2.3.2. Le cas de Justine

Dans le cas de Justine, nous pouvons dire que le recours aux référents de la culture de base, par biais de l’institution divinatoire, permettait une mise en forme et une expression symbolique de ses conflits psychiques et de son mal-être social. Ce recours confinait, cependant, l’élaboration et la résolution des conflits dans une impasse institutionnelle et structurelle. Cette impasse était due à une incompatibilité entre les réponses possibles de l’institution divinatoire dans la résolution des conflits et les exigences de la nouvelle foi de Justine. Cependant, elle était aussi et essentiellement due à une ambiguïté de la société elle-même à l’égard de ses propres institutions (traditionnelles et modernes) et dans ses rapports à son histoire. Cette ambiguïté aboutissait ainsi à une législation caduque, à des réponses paradoxales, face au malaise de l’individu et aux attitudes et comportements sociaux.

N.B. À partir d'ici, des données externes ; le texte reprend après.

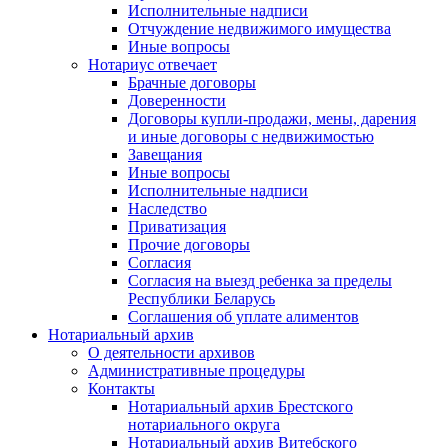
Исполнительные надписи
Отчуждение недвижимого имущества
Иные вопросы
Нотариус отвечает
Брачные договоры
Доверенности
Договоры купли-продажи, мены, дарения
и иные договоры с недвижимостью
Завещания
Иные вопросы
Исполнительные надписи
Наследство
Приватизация
Прочие договоры
Согласия
Согласия на выезд ребенка за пределы
Республики Беларусь
Соглашения об уплате алиментов
Нотариальный архив
О деятельности архивов
Административные процедуры
Контакты
Нотариальный архив Брестского
нотариального округа
Нотариальный архив Витебского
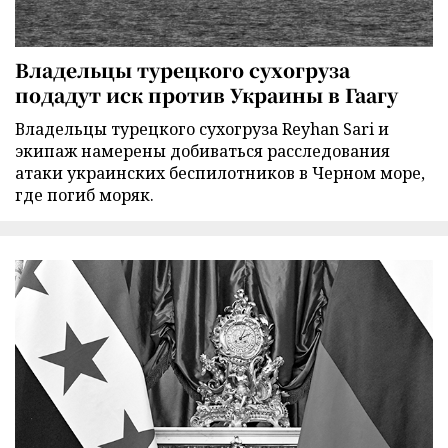
Владельцы турецкого сухогруза
подадут иск против Украины в Гаагу
Владельцы турецкого сухогруза Reyhan Sari и
экипаж намерены добиваться расследования
атаки украинских беспилотников в Черном море,
где погиб моряк.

Chez Justine, cette impasse conduisait à une émergence des éléments psychiques et culturels indifférenciés et à une remontée des angoisses schizoparanoïdes qui signaient sa décompensation et sa détresse psychologique. La quête d’une réponse à cette situation amènera Justine à rechercher d’abord des solutions à ses crises et conflits auprès de sa famille de sang, et de sa famille de foi. Ces différentes tentatives, semblaient se solder par des échecs. Ce qui conduira Justine à entreprendre d’autres démarches et à manifester des velléités de rupture et d’affiliation à une nouvelle communauté qui, selon elle, était plus à même de lui offrir un étayage et de nouvelles formes de solidarité pour élaborer et dépasser ses conflits. Elle restait cependant hésitante, face à cette nouvelle perspective, qui comportait le risque d’exacerber les tensions dans ses rapports avec sa communauté d’origine et sa famille de foi.

De telles situations aboutissaient à une réelle entrave de sa prise en charge et compromettaient ainsi l’entreprise thérapeutique. C’est ce qui nous amènera à la suspendre et à signifier à la famille de Justine que nous ne la reprendrions que si une solution des tensions avec son entourage était trouvée dans le cadre familial. La mobilisation du groupe familial autour de la problématique de Justine et la reconnaissance qu’elle a pu être victime d’une utilisation perverse et d’un mésusage des pratiques traditionnelles de son groupe, semblaient apporter une « accalmie » et ouvrir des perspectives pour un véritable travail thérapeutique. La rémission que connaîtront les crises de Justine semble ainsi réaffirmer l’importance de la fonction métapsychologique du registre socioculturel dans l’élaboration de la réalité psychique et du conflit.